Written problem :: How many lines in the items below contain the string "hide", counting only case-sensitive matches? Reply with the number alone.

[Dataset items]
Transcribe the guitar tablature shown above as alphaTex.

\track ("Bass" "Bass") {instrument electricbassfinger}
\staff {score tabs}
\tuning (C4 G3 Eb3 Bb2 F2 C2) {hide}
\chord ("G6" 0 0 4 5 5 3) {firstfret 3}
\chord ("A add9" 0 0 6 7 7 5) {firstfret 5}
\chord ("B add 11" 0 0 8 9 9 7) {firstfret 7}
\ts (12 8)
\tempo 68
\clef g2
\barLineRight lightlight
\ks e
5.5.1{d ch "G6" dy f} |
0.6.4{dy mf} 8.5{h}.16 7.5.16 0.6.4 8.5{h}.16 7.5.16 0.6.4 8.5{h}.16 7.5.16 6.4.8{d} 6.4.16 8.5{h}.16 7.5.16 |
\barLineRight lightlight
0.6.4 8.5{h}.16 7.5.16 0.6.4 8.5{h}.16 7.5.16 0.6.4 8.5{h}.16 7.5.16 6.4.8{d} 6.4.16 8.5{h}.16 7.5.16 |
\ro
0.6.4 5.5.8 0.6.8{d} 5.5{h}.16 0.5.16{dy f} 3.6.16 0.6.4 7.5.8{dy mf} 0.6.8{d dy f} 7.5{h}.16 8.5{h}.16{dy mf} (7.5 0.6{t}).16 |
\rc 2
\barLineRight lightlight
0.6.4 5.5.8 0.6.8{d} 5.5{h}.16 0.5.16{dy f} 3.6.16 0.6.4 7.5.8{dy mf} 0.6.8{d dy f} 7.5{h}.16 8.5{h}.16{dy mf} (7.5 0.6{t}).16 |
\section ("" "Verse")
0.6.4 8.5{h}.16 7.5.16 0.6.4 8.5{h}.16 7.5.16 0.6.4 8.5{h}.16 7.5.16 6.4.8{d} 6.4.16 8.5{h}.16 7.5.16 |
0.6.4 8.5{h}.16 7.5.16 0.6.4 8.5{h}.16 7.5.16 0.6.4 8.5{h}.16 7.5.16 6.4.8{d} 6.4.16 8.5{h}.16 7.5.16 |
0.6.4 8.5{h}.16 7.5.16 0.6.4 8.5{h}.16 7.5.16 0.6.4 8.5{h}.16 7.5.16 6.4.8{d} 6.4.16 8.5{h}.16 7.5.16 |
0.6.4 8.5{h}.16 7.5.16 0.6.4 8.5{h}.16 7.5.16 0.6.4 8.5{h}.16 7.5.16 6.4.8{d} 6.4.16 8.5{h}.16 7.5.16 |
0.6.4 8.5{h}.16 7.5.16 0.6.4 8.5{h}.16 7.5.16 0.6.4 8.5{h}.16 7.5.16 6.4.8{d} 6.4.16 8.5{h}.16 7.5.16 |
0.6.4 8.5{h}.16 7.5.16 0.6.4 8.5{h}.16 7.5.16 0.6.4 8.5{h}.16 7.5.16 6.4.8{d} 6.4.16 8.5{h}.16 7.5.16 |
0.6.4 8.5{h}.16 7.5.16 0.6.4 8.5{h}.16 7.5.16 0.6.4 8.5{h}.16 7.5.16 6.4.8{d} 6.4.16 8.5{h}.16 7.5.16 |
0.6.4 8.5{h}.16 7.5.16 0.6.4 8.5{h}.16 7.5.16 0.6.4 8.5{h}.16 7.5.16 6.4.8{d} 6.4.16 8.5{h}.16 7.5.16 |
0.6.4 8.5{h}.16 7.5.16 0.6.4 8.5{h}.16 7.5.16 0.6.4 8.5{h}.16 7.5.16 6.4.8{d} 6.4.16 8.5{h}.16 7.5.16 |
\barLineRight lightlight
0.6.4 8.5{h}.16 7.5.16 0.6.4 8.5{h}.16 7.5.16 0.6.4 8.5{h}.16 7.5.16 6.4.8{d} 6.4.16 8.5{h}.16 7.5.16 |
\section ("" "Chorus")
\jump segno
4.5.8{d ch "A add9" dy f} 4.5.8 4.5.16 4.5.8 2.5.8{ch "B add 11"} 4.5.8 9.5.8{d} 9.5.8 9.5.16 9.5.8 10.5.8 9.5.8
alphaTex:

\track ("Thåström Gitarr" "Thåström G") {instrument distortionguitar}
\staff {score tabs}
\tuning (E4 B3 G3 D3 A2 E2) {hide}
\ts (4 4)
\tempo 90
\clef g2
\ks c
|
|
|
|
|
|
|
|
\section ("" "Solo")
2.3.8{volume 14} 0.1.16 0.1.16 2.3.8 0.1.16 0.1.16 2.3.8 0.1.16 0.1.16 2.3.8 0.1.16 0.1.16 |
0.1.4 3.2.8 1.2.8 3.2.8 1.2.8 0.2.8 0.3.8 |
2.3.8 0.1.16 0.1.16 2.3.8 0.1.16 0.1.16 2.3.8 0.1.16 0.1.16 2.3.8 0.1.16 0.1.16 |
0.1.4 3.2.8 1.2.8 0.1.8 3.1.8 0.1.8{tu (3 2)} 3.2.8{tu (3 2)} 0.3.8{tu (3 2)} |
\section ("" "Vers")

Answer for the task :: 2